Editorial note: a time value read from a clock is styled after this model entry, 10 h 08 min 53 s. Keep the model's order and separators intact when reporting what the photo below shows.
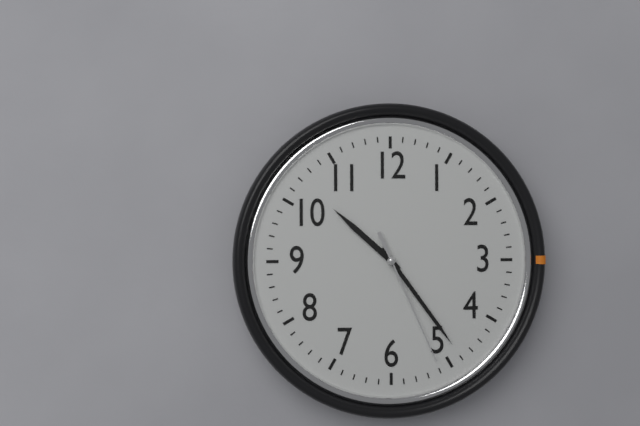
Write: 10 h 24 min 26 s
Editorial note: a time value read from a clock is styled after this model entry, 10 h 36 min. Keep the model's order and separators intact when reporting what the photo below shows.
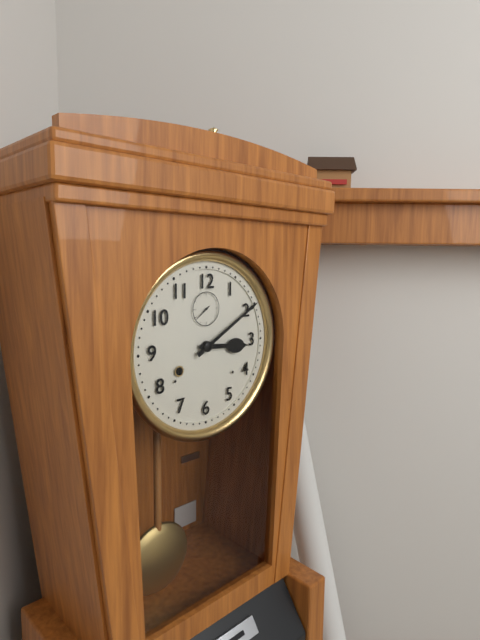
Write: 3 h 10 min
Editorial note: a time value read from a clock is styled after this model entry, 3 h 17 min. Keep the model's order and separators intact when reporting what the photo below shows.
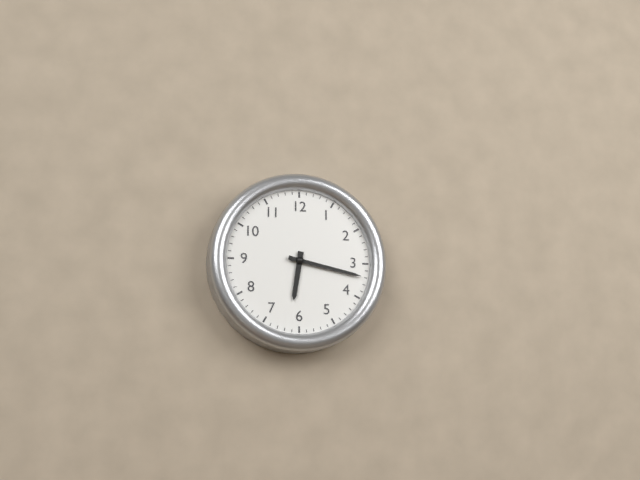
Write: 6 h 17 min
◆ ◆ ◆ ◆ ◆
Copy out all three entries above word for word, without the pictures.

Editorial note: a time value read from a clock is styled after this model entry, 10 h 08 min 53 s. Keep the model's order and separators intact when reporting what the photo below shows.
Write: 10 h 24 min 26 s
Editorial note: a time value read from a clock is styled after this model entry, 10 h 36 min. Keep the model's order and separators intact when reporting what the photo below shows.
Write: 3 h 10 min
Editorial note: a time value read from a clock is styled after this model entry, 3 h 17 min. Keep the model's order and separators intact when reporting what the photo below shows.
Write: 6 h 17 min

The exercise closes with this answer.